UC San Diego researchers have uncovered a game-changing factor in gut microbiome studies: time of day. Their findings, published in Nature Metabolism, could solve the field’s replicability crisis and reshape how scientists conduct microbiome experiments.

The human body hosts trillions of microorganisms, with each person’s microbiome being unique. Researchers have long known that diet, living conditions, exercise, and maternal line influence gut bacteria. Now, they’ve added time of day to this list, with such significant impact that it may require new reporting standards.

Dramatic Daily Shifts in Gut Bacteria

The study found that gut microbiome composition fluctuates dramatically throughout the day. Different bacteria dominate in the morning versus the evening, leading to vastly different conclusions from samples taken at various times.
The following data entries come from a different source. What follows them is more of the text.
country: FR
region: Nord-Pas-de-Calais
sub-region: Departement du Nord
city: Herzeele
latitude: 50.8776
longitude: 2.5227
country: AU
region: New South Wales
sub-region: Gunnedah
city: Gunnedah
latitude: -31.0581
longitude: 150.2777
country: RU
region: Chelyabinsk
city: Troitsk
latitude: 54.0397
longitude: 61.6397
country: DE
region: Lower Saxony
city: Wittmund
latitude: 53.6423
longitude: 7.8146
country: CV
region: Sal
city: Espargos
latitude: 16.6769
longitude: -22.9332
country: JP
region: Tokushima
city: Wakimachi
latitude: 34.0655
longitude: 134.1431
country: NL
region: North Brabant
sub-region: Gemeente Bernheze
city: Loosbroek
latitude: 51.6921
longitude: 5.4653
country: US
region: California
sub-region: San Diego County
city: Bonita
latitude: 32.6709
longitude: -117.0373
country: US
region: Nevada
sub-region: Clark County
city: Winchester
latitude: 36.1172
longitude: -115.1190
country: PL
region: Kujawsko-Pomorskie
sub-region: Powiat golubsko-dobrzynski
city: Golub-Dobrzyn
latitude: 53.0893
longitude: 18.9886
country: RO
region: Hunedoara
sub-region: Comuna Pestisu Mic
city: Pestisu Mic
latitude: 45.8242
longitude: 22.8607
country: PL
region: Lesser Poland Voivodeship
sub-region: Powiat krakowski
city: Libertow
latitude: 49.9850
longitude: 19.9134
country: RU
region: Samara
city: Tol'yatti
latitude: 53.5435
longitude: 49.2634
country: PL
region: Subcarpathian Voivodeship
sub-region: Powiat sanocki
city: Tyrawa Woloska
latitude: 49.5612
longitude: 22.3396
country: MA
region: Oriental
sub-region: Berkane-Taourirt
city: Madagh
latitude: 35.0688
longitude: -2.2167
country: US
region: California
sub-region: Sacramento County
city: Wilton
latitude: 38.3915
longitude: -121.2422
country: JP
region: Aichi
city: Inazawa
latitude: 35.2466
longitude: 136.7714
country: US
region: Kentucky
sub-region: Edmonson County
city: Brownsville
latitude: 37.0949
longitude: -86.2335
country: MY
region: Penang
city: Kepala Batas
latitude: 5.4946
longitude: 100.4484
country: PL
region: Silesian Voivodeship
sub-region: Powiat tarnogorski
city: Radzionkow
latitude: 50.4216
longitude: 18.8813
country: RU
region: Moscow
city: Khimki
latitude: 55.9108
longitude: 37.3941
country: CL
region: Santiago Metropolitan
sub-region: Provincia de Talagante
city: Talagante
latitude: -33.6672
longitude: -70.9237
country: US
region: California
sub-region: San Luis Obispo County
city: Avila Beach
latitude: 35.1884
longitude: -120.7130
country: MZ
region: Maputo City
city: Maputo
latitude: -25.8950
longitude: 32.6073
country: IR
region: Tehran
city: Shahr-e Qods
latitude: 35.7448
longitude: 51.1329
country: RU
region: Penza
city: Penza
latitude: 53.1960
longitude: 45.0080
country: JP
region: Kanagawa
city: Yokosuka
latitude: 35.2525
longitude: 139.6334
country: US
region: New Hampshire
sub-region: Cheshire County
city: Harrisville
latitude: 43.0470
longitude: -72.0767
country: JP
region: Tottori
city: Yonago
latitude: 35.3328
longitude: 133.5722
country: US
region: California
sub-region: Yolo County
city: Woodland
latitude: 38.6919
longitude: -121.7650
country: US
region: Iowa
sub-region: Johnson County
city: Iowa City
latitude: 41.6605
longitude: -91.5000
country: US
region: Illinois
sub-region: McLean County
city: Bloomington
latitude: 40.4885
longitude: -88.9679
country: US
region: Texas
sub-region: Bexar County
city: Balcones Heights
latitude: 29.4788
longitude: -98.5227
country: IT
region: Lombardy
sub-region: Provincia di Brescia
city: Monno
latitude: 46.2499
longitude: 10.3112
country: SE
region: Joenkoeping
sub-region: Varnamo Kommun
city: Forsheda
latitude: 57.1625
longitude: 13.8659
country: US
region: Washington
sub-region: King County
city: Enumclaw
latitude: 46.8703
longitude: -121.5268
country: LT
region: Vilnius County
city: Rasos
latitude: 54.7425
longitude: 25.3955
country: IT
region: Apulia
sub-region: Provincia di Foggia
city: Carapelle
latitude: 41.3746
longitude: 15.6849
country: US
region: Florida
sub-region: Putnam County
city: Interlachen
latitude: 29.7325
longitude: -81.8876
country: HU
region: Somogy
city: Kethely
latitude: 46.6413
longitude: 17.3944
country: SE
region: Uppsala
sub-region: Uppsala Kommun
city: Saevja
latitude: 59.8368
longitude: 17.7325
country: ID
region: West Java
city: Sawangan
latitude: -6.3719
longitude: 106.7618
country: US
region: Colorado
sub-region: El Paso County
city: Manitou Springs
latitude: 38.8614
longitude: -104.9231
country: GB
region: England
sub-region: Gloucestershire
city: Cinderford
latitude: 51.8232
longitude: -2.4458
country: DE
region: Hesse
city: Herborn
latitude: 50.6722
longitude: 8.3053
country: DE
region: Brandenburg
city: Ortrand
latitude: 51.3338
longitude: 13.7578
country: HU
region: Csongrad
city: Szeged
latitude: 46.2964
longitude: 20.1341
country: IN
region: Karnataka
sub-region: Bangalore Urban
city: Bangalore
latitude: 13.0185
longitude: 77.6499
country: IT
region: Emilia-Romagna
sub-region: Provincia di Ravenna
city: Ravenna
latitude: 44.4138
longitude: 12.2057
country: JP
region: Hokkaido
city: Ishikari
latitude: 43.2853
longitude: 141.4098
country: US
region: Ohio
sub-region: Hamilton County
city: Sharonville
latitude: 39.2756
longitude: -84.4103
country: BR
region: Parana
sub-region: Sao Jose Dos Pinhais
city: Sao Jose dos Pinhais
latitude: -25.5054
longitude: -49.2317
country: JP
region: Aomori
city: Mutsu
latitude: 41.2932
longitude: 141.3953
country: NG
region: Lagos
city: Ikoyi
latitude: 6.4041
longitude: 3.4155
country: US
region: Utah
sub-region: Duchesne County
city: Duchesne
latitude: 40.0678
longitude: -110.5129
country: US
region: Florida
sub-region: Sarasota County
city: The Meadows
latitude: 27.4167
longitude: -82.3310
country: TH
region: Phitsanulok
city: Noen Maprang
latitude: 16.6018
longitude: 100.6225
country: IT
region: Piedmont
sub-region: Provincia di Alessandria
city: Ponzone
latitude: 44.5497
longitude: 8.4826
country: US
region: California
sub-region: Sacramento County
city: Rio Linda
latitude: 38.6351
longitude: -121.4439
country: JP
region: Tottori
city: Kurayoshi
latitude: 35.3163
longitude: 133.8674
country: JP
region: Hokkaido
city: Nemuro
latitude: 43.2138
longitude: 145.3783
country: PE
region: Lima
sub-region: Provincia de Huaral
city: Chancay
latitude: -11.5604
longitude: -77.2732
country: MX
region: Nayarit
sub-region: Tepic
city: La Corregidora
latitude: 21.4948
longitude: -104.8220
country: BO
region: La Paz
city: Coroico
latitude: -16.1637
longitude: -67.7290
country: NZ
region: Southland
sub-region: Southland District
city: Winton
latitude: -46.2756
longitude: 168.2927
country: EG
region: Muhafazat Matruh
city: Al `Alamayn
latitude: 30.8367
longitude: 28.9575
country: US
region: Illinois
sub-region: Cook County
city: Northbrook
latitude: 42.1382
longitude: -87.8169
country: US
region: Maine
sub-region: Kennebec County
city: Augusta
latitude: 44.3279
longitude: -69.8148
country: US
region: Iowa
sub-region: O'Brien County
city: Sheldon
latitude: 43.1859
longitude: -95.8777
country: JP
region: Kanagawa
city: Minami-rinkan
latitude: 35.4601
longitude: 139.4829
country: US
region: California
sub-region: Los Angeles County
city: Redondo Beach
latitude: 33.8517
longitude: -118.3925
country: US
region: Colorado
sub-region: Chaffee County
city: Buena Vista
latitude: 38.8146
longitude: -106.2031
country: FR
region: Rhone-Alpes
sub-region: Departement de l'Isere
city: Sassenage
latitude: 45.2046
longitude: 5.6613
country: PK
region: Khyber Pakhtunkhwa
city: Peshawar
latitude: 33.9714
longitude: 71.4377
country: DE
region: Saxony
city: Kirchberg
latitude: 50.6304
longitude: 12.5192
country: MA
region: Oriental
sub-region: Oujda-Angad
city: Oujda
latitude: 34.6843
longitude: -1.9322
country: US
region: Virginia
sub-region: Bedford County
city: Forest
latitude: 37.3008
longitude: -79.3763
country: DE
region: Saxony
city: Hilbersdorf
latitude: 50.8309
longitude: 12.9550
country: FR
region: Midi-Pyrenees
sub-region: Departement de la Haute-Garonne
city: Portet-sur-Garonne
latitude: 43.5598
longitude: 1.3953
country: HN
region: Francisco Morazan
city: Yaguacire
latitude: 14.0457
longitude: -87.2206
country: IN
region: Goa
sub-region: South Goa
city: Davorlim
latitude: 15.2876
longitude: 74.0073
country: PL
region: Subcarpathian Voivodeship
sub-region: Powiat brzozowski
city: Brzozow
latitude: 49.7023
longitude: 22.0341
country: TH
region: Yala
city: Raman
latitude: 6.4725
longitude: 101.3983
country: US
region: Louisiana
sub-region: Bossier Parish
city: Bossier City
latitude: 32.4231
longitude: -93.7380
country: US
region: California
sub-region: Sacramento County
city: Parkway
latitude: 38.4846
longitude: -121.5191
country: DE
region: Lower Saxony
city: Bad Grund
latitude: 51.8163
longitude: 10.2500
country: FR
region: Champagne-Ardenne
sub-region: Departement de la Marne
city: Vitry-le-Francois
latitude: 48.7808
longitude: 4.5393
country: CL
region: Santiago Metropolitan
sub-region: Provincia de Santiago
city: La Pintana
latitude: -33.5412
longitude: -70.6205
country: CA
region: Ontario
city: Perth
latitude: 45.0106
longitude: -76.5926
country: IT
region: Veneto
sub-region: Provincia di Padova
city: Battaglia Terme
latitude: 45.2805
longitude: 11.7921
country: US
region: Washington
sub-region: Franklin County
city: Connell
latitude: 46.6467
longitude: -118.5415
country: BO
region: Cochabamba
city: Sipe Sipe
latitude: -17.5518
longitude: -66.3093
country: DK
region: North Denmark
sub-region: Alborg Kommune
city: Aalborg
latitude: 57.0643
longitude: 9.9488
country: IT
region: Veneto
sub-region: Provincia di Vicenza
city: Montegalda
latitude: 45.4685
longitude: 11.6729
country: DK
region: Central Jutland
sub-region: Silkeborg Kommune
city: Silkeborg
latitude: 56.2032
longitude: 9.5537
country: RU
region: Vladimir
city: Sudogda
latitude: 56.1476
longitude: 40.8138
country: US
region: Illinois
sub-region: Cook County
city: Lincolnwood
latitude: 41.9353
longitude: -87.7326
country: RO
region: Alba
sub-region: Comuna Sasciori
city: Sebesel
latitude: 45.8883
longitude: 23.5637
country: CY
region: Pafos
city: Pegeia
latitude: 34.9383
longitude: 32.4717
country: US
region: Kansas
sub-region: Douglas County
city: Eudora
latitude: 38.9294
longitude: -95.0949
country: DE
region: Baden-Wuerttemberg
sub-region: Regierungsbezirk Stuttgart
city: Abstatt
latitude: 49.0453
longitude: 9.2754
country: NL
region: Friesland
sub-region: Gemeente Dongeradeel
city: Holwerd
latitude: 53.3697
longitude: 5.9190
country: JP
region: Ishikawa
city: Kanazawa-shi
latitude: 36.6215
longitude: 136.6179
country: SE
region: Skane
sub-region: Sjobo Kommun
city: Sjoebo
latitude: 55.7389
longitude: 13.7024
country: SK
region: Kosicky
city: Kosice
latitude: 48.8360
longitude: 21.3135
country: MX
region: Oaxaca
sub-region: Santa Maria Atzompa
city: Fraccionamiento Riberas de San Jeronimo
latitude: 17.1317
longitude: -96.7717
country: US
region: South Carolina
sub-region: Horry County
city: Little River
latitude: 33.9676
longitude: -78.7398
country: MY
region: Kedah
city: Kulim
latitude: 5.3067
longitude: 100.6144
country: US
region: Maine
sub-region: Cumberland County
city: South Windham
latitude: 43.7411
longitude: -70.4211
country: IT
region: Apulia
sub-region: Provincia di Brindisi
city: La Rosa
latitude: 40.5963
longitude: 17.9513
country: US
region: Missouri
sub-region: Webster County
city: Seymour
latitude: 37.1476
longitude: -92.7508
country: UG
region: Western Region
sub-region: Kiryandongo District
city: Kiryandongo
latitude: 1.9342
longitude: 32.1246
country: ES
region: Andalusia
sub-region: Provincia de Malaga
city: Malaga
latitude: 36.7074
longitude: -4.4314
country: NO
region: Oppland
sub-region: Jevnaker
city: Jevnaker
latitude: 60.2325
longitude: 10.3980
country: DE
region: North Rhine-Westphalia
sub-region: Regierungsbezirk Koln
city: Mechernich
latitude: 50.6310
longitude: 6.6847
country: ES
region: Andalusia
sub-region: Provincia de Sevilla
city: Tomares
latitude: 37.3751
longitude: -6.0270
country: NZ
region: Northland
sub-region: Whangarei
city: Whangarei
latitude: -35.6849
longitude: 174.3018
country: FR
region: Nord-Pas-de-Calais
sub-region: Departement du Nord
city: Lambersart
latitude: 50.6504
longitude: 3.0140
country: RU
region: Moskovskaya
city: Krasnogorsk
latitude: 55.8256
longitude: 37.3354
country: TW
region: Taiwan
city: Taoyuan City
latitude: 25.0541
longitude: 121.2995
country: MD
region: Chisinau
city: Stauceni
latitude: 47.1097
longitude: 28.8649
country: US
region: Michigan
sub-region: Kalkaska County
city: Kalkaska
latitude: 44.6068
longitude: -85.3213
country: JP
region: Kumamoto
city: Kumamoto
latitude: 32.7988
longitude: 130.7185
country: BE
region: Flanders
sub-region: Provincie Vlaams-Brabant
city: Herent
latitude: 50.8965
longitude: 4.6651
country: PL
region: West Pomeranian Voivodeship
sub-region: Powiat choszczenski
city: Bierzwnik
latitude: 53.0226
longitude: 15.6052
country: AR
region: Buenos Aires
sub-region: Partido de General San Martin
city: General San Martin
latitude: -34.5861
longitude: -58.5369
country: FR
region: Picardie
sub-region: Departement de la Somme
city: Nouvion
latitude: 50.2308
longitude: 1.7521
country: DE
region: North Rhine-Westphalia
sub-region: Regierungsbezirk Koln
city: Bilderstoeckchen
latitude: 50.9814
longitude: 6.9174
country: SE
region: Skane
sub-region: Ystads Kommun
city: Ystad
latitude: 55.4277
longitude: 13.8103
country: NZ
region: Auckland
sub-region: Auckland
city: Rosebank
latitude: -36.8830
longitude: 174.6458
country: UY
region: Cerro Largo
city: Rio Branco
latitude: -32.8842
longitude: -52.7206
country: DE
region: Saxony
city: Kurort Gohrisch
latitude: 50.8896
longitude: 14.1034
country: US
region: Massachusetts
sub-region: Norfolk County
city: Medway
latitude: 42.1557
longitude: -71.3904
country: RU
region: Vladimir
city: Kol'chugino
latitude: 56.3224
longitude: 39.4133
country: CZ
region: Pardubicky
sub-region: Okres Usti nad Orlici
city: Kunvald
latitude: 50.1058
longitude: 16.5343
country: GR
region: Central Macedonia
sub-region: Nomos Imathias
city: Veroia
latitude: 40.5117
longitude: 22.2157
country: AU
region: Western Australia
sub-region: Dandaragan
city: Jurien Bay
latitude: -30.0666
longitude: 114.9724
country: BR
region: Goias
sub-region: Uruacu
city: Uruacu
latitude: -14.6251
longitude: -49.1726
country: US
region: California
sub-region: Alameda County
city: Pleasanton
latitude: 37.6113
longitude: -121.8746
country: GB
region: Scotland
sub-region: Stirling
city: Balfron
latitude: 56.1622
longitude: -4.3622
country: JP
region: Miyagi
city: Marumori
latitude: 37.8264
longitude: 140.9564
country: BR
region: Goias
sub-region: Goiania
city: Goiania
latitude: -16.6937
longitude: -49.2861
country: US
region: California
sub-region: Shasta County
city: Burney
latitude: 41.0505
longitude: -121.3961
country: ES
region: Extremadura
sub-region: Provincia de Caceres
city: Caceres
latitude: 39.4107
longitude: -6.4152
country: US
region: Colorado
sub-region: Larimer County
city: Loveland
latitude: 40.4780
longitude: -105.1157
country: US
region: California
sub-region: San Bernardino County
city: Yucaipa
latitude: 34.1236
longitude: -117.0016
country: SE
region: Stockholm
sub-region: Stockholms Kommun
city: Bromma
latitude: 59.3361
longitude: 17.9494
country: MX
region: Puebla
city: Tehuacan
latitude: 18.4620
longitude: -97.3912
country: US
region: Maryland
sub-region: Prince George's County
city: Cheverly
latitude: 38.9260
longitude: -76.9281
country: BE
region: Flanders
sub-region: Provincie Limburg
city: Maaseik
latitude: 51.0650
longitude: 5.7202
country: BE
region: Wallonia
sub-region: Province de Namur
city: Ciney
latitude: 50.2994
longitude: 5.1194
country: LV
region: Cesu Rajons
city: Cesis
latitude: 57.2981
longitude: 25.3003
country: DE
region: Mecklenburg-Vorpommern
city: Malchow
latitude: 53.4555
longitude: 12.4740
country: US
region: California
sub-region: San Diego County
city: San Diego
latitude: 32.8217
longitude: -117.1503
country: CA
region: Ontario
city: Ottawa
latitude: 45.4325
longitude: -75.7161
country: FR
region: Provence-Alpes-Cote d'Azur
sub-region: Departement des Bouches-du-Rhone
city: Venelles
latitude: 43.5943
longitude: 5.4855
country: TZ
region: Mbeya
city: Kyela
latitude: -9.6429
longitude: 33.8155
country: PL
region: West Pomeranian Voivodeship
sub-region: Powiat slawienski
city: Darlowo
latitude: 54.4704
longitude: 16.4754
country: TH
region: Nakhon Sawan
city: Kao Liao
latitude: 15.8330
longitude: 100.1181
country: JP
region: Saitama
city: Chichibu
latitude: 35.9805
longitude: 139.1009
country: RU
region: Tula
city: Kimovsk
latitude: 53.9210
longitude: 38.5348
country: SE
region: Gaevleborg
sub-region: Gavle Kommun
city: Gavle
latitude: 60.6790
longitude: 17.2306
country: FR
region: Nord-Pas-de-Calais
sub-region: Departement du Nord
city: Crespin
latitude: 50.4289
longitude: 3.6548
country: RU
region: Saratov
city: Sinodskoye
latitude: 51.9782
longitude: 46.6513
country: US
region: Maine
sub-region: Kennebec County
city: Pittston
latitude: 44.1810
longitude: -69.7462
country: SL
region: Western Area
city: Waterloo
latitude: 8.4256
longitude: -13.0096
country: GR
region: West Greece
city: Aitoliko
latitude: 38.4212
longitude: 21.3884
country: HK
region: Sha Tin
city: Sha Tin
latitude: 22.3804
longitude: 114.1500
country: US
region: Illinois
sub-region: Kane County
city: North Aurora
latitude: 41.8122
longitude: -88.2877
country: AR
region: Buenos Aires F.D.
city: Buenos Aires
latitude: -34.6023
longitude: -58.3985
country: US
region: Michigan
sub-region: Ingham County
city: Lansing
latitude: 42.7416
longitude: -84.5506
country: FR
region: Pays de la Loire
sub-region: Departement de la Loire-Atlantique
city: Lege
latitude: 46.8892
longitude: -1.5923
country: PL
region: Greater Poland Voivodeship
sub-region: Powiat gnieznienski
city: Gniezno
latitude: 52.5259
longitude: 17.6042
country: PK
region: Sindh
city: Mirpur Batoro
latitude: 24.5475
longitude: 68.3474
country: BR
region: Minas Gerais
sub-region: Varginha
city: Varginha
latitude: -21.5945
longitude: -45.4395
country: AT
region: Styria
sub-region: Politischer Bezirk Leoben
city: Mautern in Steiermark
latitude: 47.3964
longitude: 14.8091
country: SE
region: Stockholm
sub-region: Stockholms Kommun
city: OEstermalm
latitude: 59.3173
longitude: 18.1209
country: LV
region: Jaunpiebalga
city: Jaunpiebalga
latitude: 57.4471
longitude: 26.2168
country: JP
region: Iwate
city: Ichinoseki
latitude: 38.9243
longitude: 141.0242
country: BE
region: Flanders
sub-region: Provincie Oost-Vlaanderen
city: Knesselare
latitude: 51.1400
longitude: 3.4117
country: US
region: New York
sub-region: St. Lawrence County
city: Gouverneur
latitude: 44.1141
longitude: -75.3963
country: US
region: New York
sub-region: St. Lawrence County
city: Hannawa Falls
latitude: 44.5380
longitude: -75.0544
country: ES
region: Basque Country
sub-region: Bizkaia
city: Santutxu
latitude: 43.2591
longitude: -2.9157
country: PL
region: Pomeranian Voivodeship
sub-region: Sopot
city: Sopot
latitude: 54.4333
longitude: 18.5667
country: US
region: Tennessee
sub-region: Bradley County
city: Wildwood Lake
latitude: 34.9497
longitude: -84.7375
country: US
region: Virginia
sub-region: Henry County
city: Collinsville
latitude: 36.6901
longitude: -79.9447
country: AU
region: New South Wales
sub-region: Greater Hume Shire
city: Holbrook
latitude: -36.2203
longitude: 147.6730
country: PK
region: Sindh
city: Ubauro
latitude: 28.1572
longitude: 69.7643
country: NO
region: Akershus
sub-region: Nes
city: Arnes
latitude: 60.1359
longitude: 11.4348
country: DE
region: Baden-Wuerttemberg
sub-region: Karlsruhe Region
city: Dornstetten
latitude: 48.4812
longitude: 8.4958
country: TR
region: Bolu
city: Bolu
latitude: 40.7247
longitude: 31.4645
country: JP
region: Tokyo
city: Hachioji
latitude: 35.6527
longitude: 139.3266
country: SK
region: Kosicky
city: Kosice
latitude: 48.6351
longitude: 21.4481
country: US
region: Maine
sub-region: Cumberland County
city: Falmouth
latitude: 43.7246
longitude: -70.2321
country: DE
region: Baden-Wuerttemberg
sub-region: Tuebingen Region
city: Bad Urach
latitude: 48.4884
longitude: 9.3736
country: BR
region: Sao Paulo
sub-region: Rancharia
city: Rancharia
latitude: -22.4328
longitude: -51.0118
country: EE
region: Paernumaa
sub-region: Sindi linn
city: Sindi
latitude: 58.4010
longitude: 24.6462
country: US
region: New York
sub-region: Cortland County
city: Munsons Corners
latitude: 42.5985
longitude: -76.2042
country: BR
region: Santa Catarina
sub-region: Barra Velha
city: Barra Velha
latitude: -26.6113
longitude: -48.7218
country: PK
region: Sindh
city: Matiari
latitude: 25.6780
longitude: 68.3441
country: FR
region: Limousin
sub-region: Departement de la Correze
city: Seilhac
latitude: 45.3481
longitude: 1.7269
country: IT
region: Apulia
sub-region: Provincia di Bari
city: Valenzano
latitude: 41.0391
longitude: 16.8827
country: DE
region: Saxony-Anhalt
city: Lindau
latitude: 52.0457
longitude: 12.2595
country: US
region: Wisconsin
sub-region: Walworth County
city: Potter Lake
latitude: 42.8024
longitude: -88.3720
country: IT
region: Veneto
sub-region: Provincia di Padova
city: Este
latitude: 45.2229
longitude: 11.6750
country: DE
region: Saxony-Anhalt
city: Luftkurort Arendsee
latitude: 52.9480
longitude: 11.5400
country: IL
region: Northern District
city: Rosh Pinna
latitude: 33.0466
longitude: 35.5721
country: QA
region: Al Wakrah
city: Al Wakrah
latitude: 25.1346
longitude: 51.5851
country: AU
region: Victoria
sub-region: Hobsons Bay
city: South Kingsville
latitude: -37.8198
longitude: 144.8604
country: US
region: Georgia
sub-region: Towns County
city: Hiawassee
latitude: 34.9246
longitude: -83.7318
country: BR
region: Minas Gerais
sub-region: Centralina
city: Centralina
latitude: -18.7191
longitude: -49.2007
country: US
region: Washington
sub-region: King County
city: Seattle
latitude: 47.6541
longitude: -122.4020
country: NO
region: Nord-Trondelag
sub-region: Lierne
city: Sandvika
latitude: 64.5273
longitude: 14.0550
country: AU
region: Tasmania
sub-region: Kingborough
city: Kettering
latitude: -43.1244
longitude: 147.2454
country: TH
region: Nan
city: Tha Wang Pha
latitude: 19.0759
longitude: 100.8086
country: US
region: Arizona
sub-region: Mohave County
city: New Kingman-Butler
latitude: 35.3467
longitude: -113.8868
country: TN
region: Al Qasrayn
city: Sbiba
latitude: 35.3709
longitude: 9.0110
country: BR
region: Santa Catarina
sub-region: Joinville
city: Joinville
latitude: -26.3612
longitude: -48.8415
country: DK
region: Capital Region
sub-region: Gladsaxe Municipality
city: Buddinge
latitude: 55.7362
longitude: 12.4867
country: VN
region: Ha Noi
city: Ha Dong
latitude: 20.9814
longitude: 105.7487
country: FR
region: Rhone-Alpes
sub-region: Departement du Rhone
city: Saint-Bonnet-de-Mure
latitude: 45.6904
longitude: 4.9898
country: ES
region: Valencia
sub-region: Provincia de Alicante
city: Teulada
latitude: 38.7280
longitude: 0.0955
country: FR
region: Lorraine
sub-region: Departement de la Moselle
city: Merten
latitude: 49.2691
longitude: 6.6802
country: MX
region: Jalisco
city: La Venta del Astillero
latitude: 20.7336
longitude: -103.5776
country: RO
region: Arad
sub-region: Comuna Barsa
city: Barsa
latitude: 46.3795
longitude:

“Unexplained variability and lack of replicability may be due to the fact that the microbiome oscillates throughout the day, with different populations of microbes dominating at different times,” said Dr. Amir Zarrinpar, senior author and associate professor at UC San Diego School of Medicine. “We found that when a sample is taken can dramatically affect which microbes were present and the conclusions the scientists drew about the disease they were studying.”

The team’s analysis revealed that time-based changes in the microbiome were as significant as those caused by diet. “We found that in as little as four hours after a mouse eats breakfast, nearly 80 percent of its microbiome is different,” Zarrinpar noted.

Addressing the Replicability Crisis

This discovery could explain why many microbiome studies have been difficult to replicate. The interdisciplinary nature of the field, complex host-microbe relationships, and numerous variables have contributed to a replicability crisis.

Zarrinpar believes their findings offer a solution. “If we’re ever going to be able to communicate to each other about our science and what we think is going on in an effective way, then we need to understand that if you got different results than I did, maybe that could be due to the time that we’re collecting samples or not. Right now, you can’t even tell.”

The researchers are now advocating for standardized guidelines in microbiome sample collection times and methodology. They hope to collaborate with other scientists, funding agencies, and journal editors to establish these standards.

Zarrinpar is also calling on the National Institutes of Health to require researchers to report sample collection times in their papers. This change could have far-reaching implications, potentially affecting other fields like metabolism research.

As the team moves forward, they plan to investigate how timing impacts human microbiome samples – a more challenging variable to control. Their work could lead to more reliable and replicable microbiome research, ultimately advancing our understanding of how these tiny organisms influence human health.